Italie : vers une situation migratoire explosive
2.128 clandestins, des hommes pour leur très grande majorité, ont débarqué à Lampedusa, ces dernières 24 heures, à bord d’une vingtaine d’embarcations. Ils sont originaires de Tunisie, d’Afrique subsaharienne et du Bangladesh. Depuis le début de l’année, les autorités italiennes ont enregistré plus de 12.000 arrivées ; ce chiffre ne tient évidemment pas compte des débarquements « fantômes ».
L’Italie, au bord du gouffre social et financier, avec à sa tête un gouvernement de coalition dirigé par Mario Draghi, commençait avec la très progressive levée des restrictions à voir le bout du tunnel de cette pandémie. C’est dire si ces arrivées massives, qui laissent augurer d’un flux continu qui pourrait aller en s’intensifiant, font la une de tous les médias.
Le modeste hotspot de Contrada Imbriacola, près d’Agrigente, explose, il ne peut contenir que deux cents migrants, de façon temporaire… Ces dernières heures, l’urgence était de trouver un nombre de tests Covid en quantité suffisante, de mobiliser les navires quarantaines, avant de transférer les nouveaux arrivés sur le continent.
L’Italie, en proie depuis 18 mois à des restrictions drastiques des libertés publiques, qui compte près d’un million de nouveaux pauvres, voit, une fois encore, l’Union européenne détourner lâchement le regard de ce qui promet d’être - crise économique aidant - la future grande vague migratoire.
Matteo Salvini est rapidement monté au créneau : échangeant avec l’actuel ministre de l’Intérieur Luciana Lamorgese, « dans un esprit de collaboration », il réclame une rencontre avec Mario Draghi. Ce dernier, qui prévoit sur le front migratoire « un été difficile », voudra vraisemblablement adopter la ligne suivante : exhumer l’accord de Malte de 2019 qui prévoyait la répartition des clandestins dans les pays volontaires. Cet accord, temporaire, avait été signé par Malte, l’Italie, la Finlande, l’Allemagne et… la France. Accord qui devait être un premier pas vers une réforme en profondeur des accords de Dublin par l’Union européenne, ce qui n’a évidemment pas eu lieu. On comprend, dès lors, la réaction de Matteo Salvini : « Si on attend la solidarité européenne, je pense que cela finira comme pour les vaccins, c’est-à-dire dans le néant. » À Mario Draghi, « nous demanderons que l’Italie se comporte comme se comportent l’Espagne, la Grèce et la France. Il n’y a dans aucun autre pays les chiffres, les dimensions, et les problèmes que nous avons en Italie. Les autres pays n’attendent pas l’Europe, mais défendent leurs propres territoires, de leur plein droit. »
On ajoutera que la situation n’est pas meilleure en France ; elle a même quelques années d’avance sur l’Italie sur le collapsus migratoire, avec son cortège de violences, de crise d’identité, d’évolution de population, de fractures entre Français…

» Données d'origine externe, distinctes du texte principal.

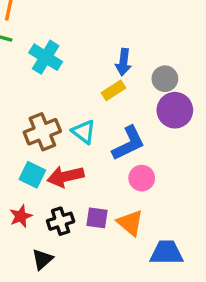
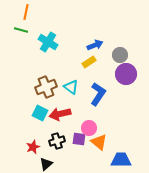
blue arrow: (123, 62) -> (95, 45), turned -119
blue L-shape: (128, 143) -> (98, 94), turned -30
pink circle: (142, 178) -> (89, 128), moved
red star: (21, 216) -> (33, 147), moved

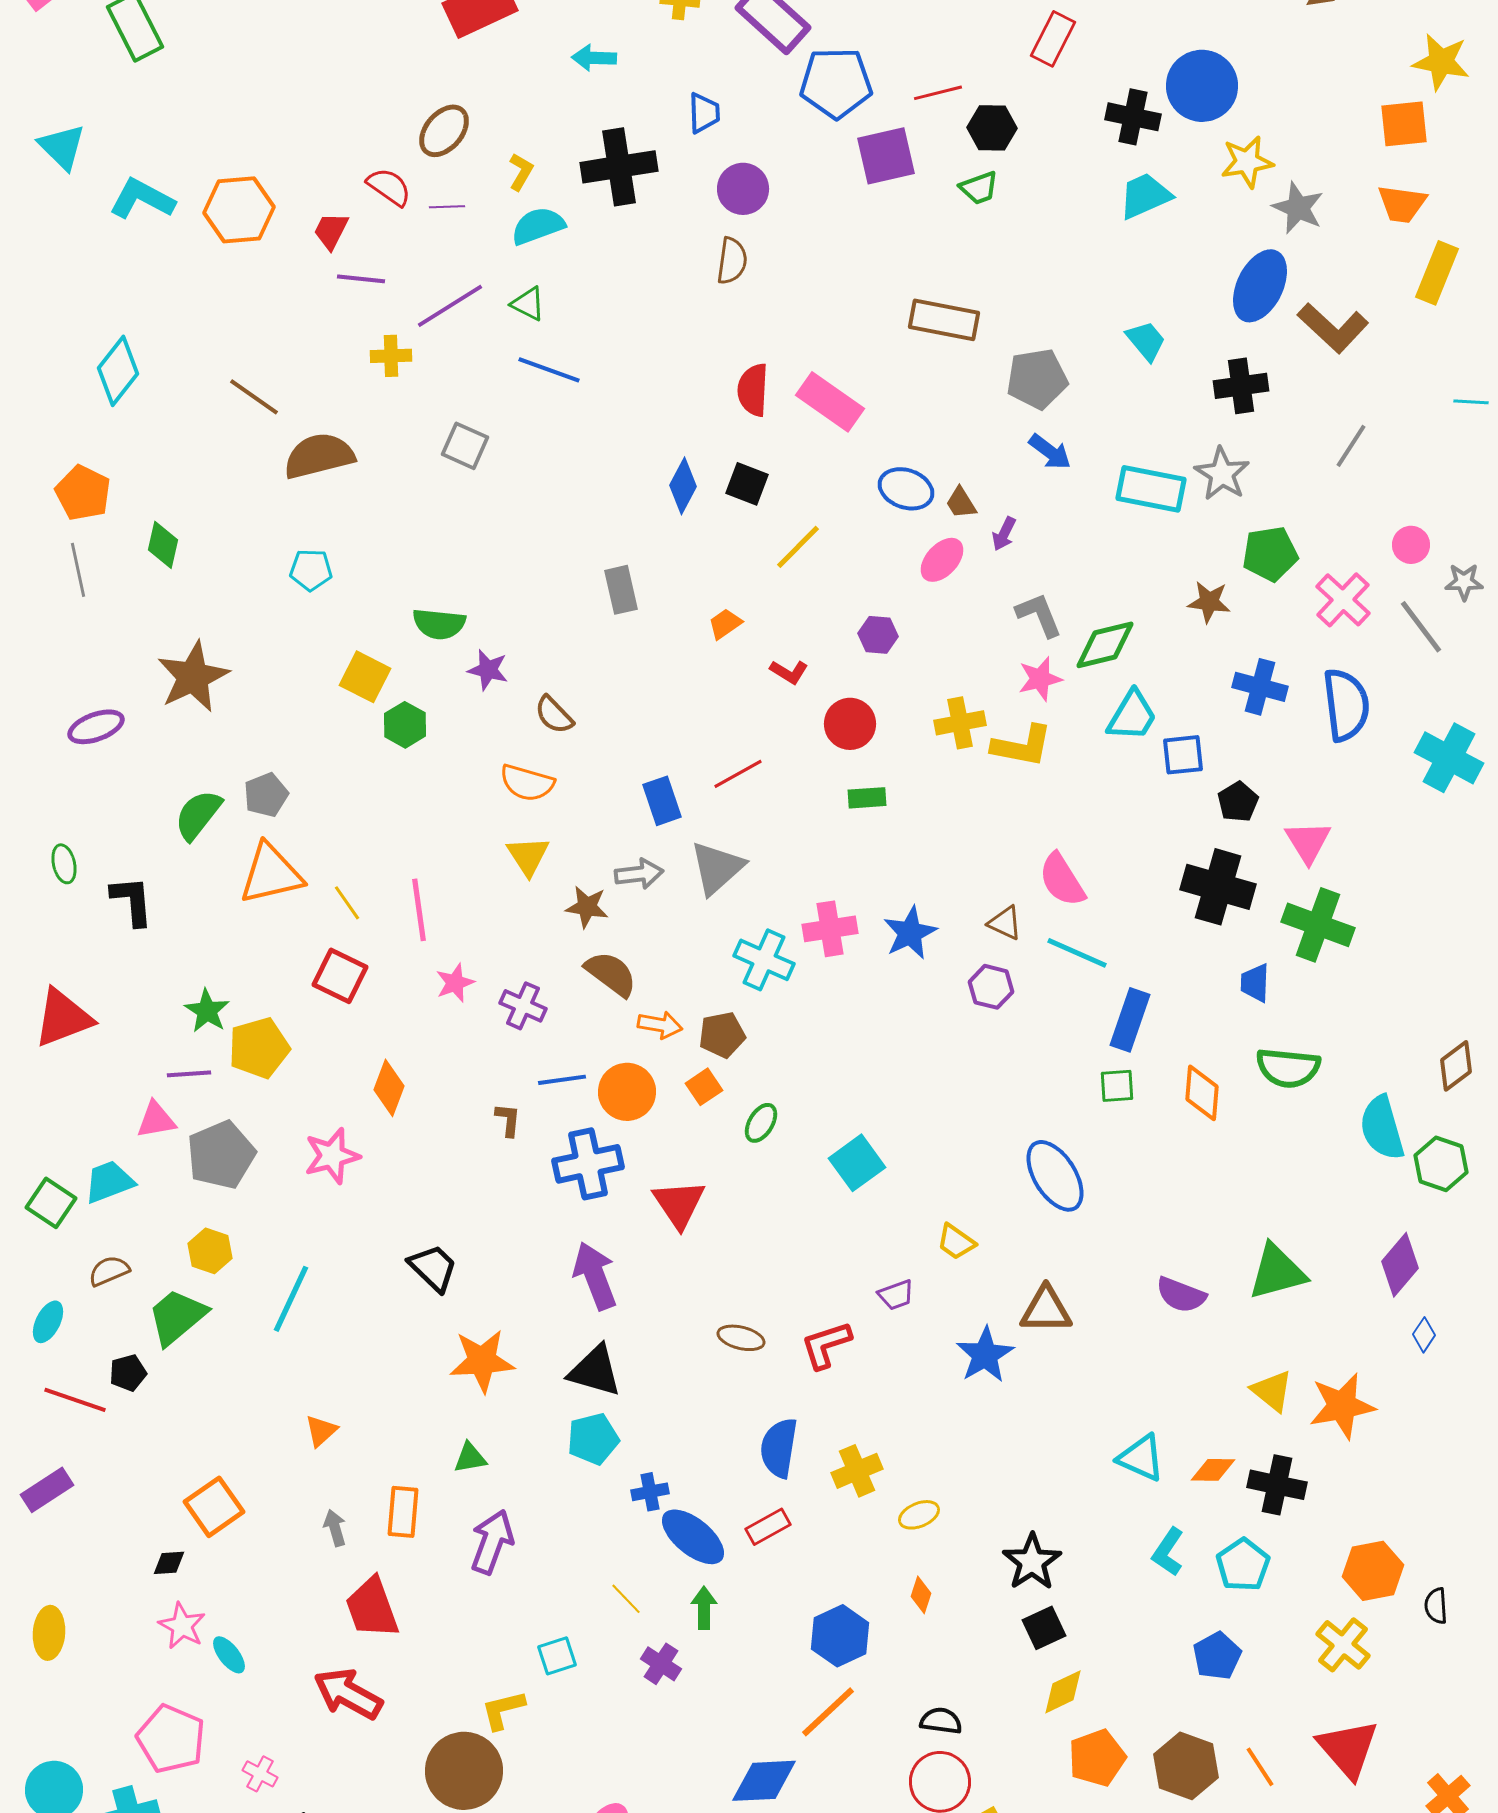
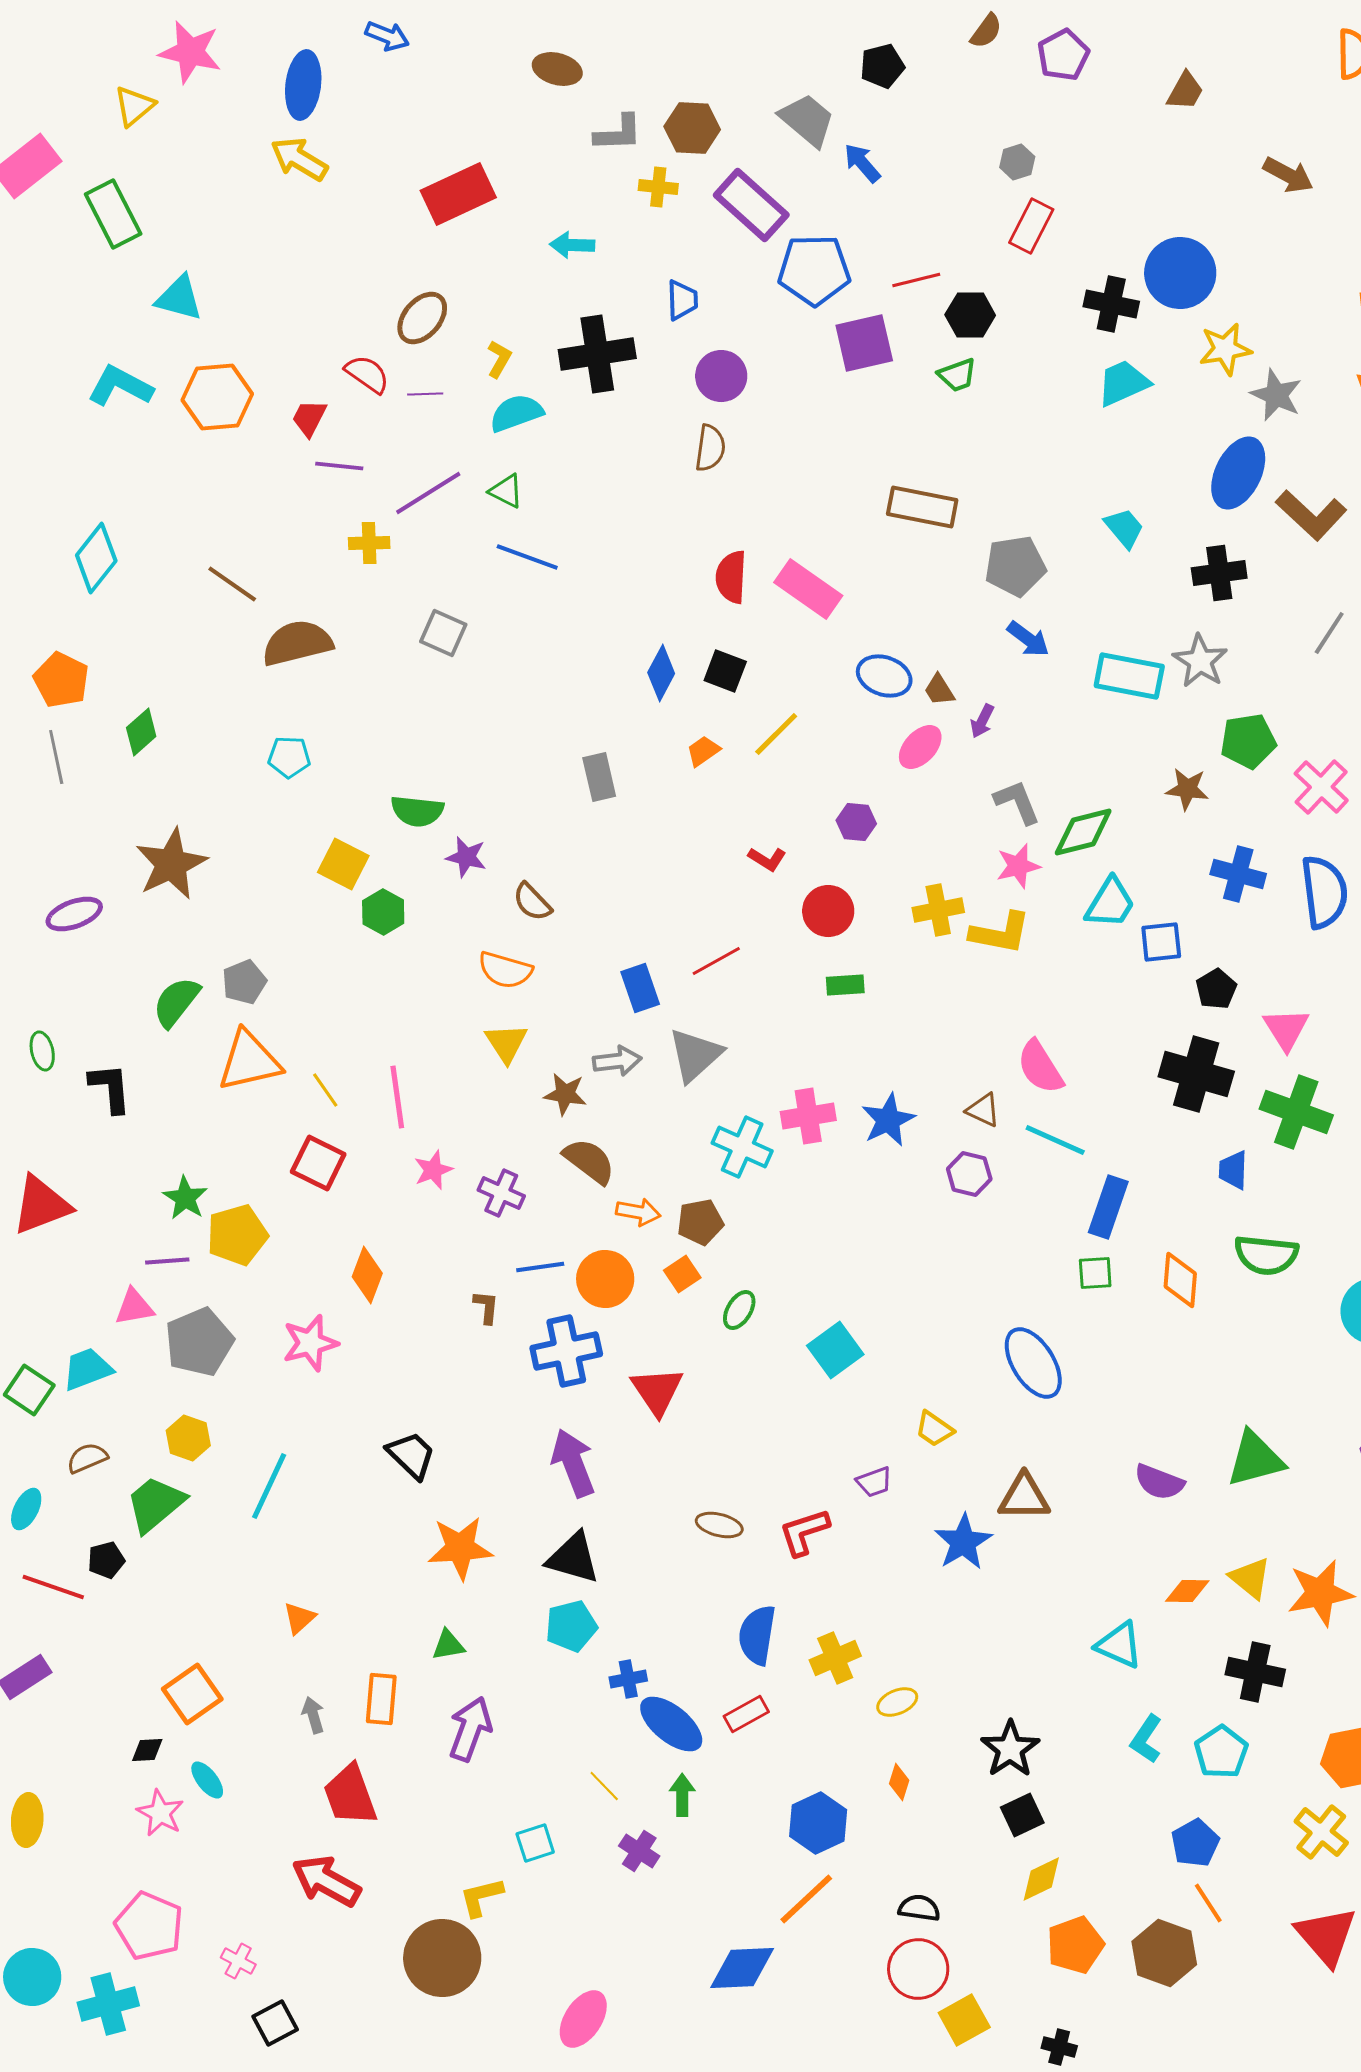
cyan triangle: (62, 147) -> (179, 298), moved, turned -30
green diamond: (163, 545) -> (141, 732), turned 36
orange trapezoid: (725, 624) -> (703, 751), moved
orange diamond: (1213, 1470) -> (1187, 1591), moved
cyan ellipse: (229, 1655) -> (207, 1780), moved
orange line: (1260, 1767) -> (1208, 1903), moved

Quoi qu’il en soit, la question migratoire est un test pour Mario Draghi : a-t-il raison de faire crédit à l’Union européenne sur le sujet en escomptant, comme son allié Enrico Letta (Partito Democratico, gauche), que la solidarité européenne joue ? À voir la calamiteuse gestion de crise de ces dix-huit derniers mois, ce serait bien naïf.
Sur ce sujet, il y a fort à parier que les alliés de la coalition gouvernementale italienne se déchirent. Les événements de ce week-end ont ressoudé les trois partis du centre droit : Giorgia Meloni demande d’établir un blocus naval, le vice-président de la Chambre des députés, Fabio Rampelli (Fratelli d’Italia), a averti : « Nous sommes face à une invasion qui peut devenir incontrôlable. » Et, comparant à la crise des 2015, il ajoute : « Maintenant, ce serait encore plus grave avec une pandémie en cours et une crise économique qui ne supporte pas la superficialité. » Du côté de Forza Italia, on prévient que ce pourrait être « le premier signal de ce qui pourra survenir pendant les prochains mois, et ce serait une erreur gravissime de sous-évaluer l’alarme lancée par Frontex sur la vague massive de migrants clandestins (à venir) d’Afrique du Nord, en concomitance avec l’assouplissement des restrictions anti-Covid, avec l’Italie pour unique destination. »
Cette crise migratoire qui semble se profiler sera donc un test de résistance pour le très hétéroclite gouvernement Draghi, mais aussi pour la crédibilité de l’Union euopéenne.